#### Record set

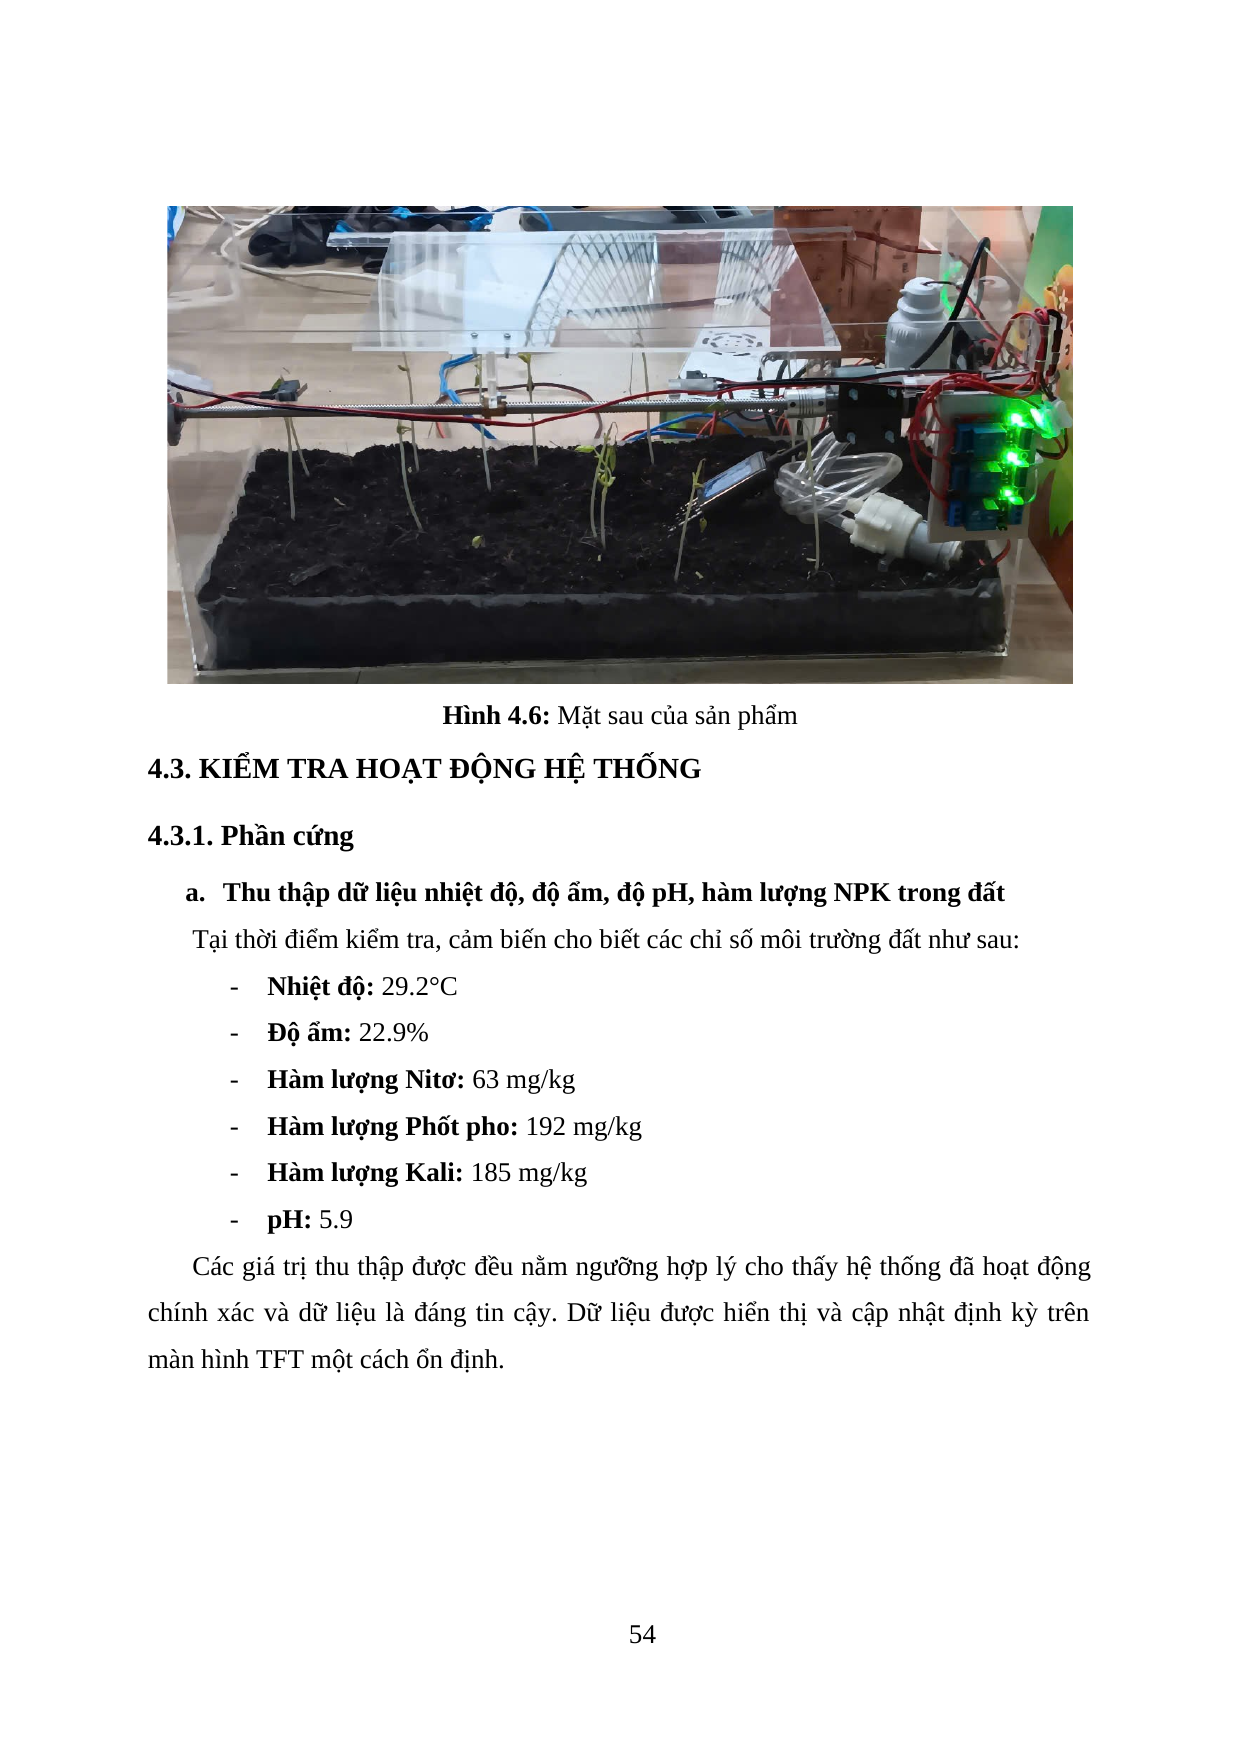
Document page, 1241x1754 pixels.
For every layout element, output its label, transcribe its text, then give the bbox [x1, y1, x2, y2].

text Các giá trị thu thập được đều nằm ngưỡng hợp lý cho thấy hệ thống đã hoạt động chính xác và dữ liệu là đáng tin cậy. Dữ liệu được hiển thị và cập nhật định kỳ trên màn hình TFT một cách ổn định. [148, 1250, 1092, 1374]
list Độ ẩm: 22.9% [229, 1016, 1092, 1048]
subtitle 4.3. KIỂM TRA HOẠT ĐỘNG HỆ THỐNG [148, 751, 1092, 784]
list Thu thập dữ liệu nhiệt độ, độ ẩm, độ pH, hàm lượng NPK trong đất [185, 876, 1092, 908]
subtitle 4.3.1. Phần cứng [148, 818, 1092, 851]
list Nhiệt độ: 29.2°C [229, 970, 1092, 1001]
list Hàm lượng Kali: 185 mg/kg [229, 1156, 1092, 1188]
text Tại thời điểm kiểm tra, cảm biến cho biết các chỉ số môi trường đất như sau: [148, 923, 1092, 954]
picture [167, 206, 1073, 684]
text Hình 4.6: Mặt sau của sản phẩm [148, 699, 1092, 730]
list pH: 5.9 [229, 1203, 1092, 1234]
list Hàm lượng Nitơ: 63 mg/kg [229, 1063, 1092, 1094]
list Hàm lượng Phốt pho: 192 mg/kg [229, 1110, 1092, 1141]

########
#### Record set

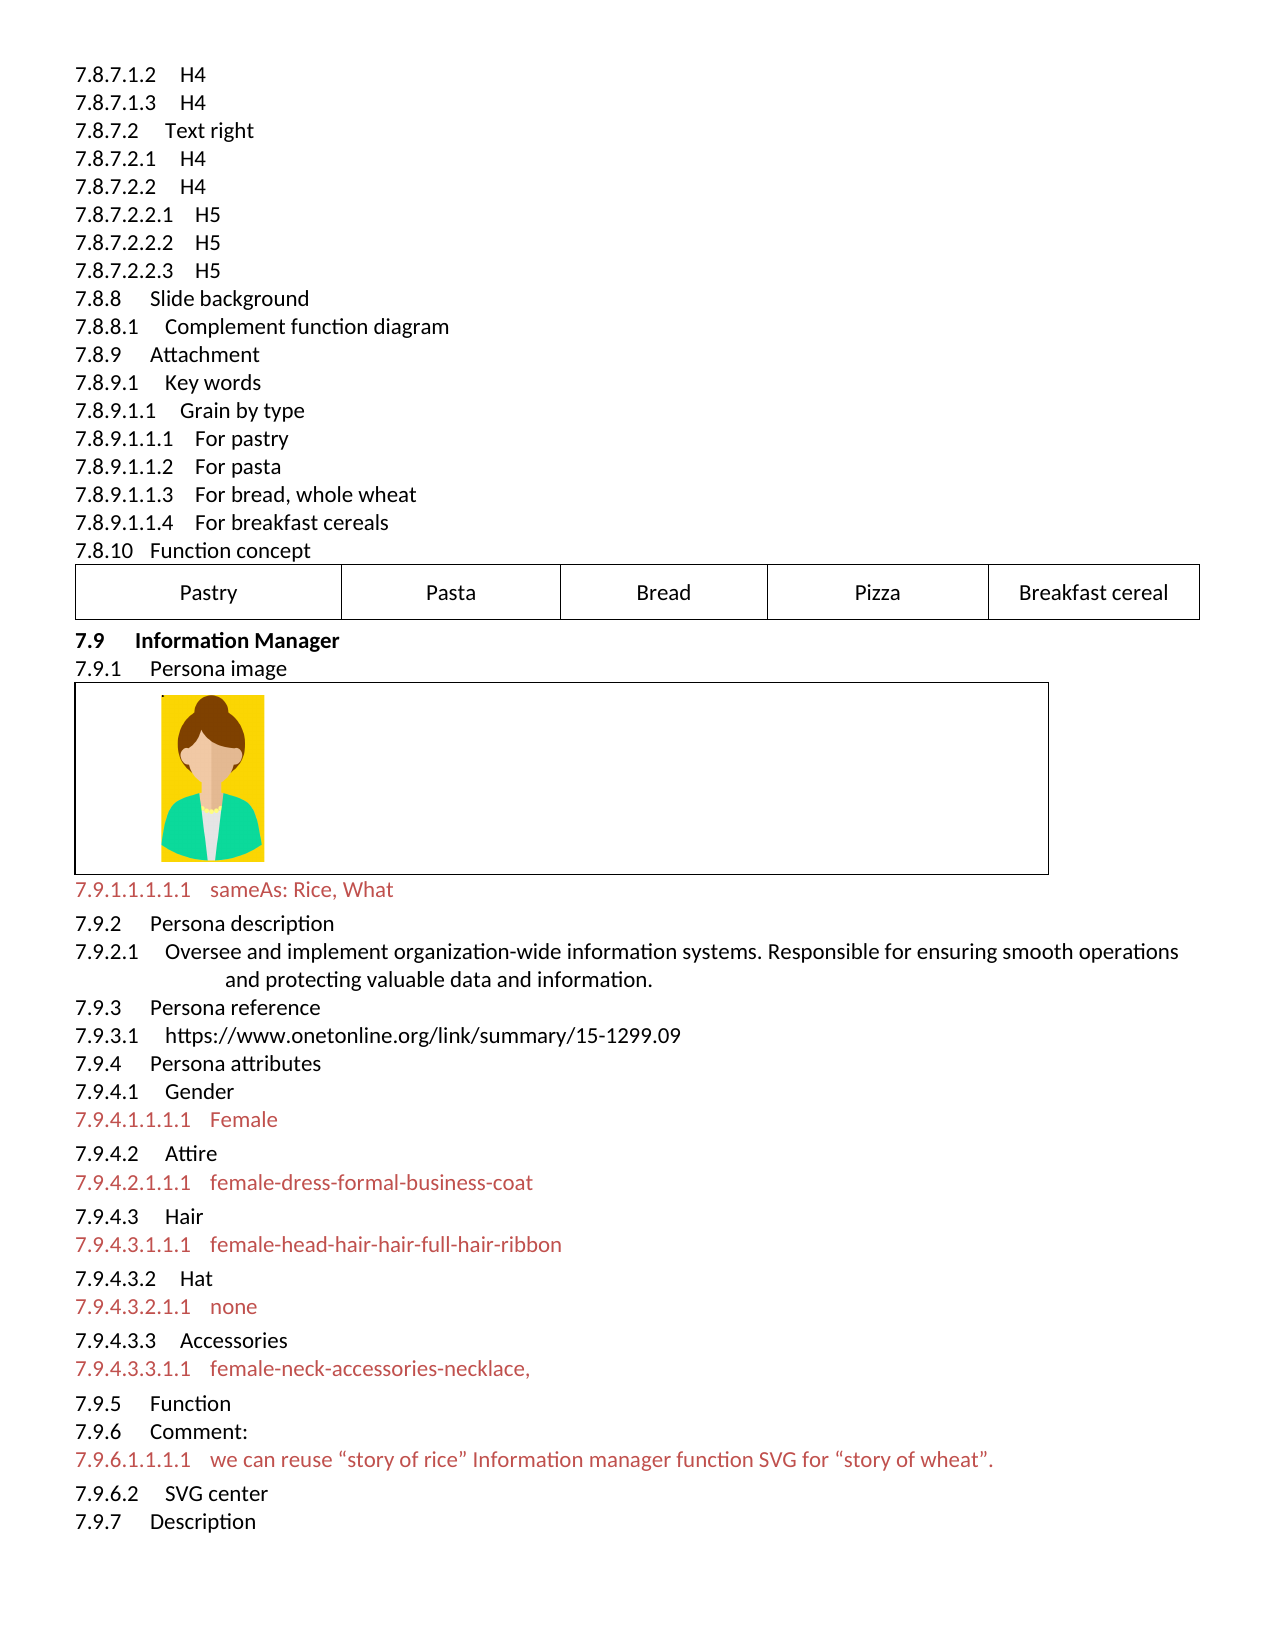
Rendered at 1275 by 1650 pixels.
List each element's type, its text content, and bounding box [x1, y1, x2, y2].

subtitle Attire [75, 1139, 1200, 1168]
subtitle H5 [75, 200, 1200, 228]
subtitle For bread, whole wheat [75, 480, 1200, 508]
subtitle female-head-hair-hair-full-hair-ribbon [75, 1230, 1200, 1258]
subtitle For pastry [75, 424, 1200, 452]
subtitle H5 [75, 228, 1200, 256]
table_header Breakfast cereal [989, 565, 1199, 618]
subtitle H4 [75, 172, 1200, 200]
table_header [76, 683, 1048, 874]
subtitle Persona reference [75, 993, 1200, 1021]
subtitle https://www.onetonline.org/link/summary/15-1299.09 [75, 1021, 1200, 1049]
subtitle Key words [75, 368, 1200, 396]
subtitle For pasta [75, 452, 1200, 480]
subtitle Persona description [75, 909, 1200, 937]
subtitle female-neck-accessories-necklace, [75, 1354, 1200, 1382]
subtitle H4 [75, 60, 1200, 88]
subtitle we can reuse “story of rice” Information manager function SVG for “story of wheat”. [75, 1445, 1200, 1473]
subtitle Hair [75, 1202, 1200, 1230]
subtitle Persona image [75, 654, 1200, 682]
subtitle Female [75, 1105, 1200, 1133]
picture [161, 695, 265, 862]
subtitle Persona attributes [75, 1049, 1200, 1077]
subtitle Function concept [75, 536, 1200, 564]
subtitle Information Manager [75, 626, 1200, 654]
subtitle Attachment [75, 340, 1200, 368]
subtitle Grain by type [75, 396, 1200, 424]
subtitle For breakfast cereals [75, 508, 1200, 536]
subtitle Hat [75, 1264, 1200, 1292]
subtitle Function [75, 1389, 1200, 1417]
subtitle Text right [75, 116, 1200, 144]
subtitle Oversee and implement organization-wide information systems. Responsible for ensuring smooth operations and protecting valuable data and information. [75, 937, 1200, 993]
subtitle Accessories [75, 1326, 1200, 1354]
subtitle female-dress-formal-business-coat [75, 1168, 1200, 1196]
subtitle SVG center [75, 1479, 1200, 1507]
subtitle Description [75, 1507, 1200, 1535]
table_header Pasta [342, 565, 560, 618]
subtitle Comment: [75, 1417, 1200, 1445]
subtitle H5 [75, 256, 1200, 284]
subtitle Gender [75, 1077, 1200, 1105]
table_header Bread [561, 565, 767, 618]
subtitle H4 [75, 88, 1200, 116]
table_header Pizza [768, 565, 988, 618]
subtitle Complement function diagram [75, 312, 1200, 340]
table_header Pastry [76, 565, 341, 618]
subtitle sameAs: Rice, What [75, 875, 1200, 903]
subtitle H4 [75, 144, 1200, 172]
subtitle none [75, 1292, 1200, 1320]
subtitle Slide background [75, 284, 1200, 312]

########
#### Record set

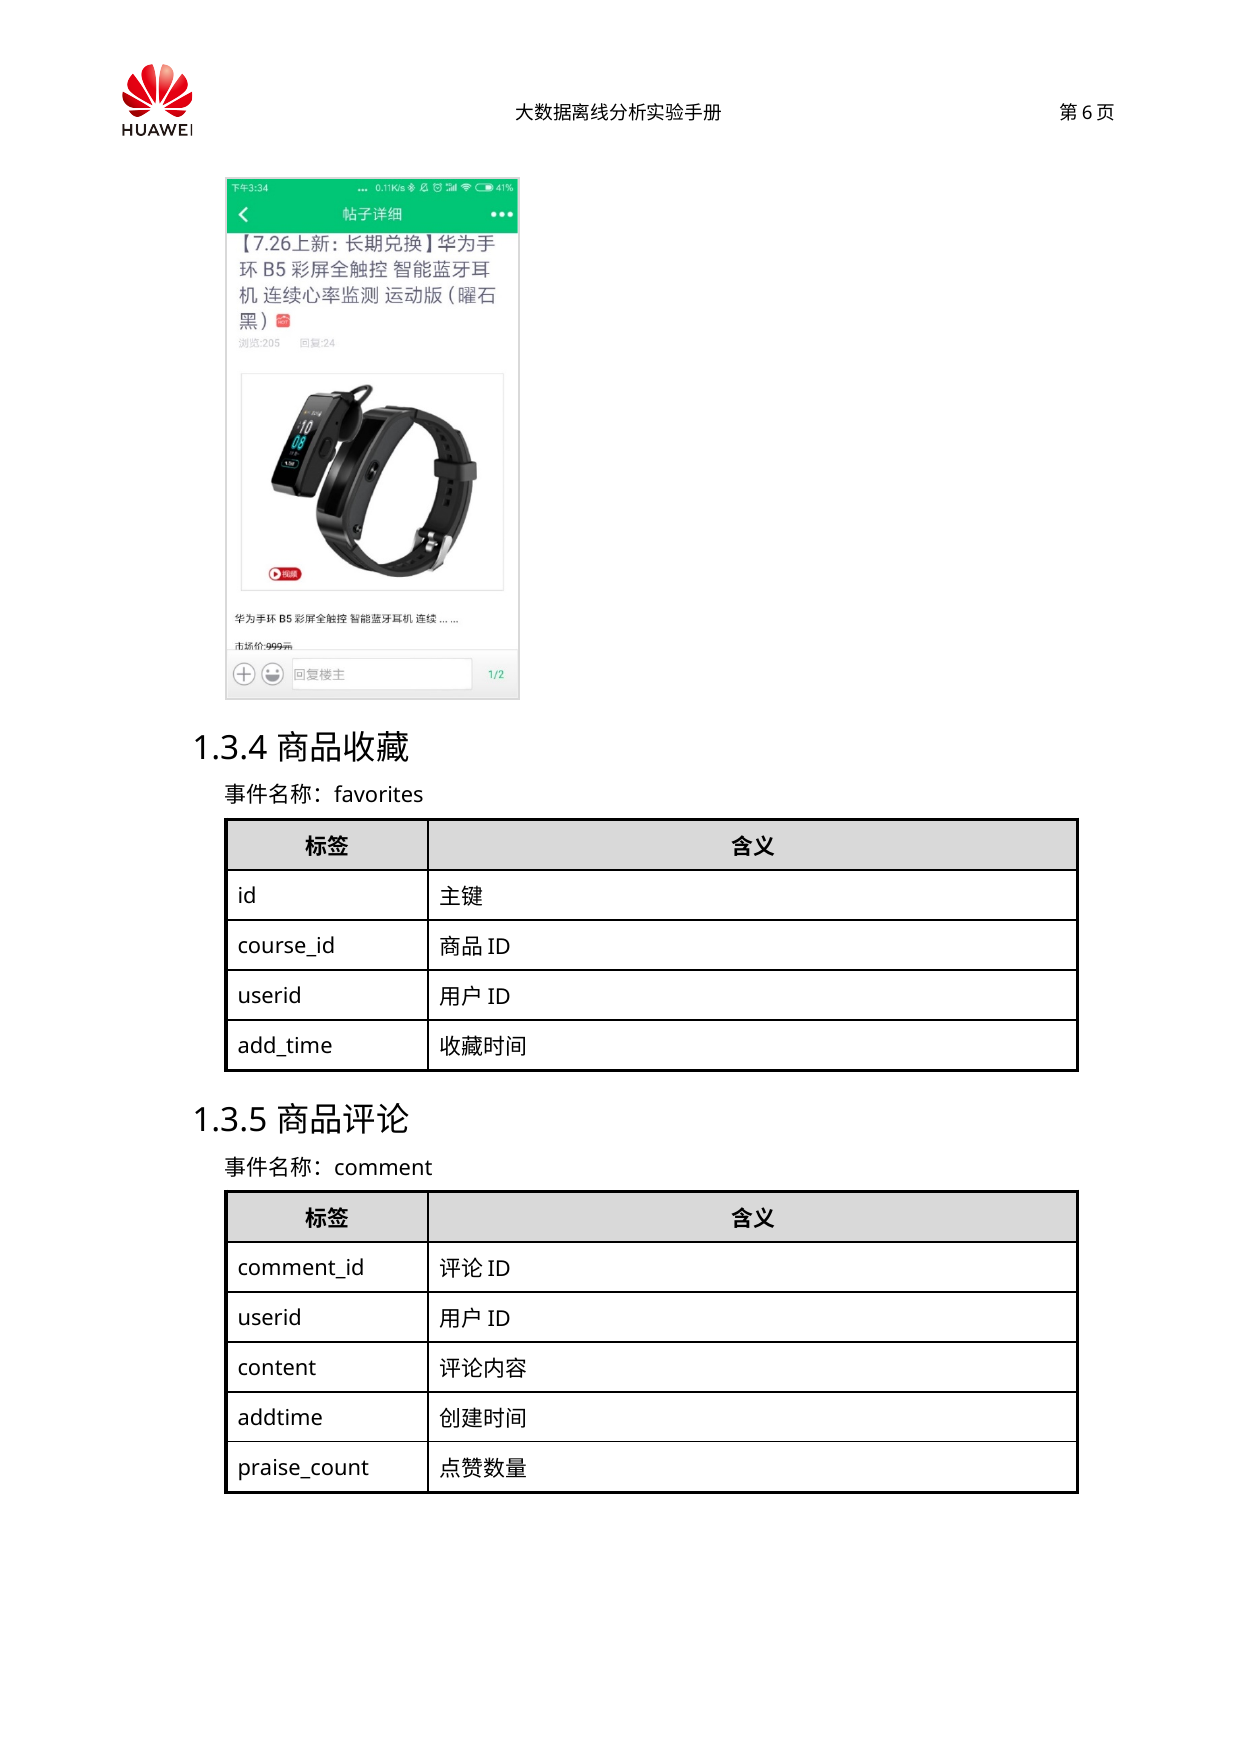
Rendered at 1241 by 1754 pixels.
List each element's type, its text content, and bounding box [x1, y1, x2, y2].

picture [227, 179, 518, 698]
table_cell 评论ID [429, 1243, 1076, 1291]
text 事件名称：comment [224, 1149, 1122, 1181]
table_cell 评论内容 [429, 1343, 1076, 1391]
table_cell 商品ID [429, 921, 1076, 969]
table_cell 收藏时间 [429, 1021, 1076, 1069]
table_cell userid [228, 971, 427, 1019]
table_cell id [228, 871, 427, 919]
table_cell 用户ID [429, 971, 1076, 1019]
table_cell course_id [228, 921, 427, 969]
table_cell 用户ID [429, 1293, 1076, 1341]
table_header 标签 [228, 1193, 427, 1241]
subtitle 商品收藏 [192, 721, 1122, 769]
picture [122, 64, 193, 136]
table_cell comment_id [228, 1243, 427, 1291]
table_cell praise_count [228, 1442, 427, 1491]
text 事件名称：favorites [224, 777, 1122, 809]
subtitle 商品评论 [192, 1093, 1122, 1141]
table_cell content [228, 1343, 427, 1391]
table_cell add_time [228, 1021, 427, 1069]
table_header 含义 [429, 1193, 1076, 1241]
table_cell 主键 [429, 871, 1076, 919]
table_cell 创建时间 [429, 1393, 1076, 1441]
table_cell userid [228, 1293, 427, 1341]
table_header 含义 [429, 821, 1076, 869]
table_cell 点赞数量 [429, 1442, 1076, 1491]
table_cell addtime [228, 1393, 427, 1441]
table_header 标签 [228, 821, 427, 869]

########

*What to work on*:
From the material above, report how many lines contain the word "lượng", giving only the number.

*Answer box*:
4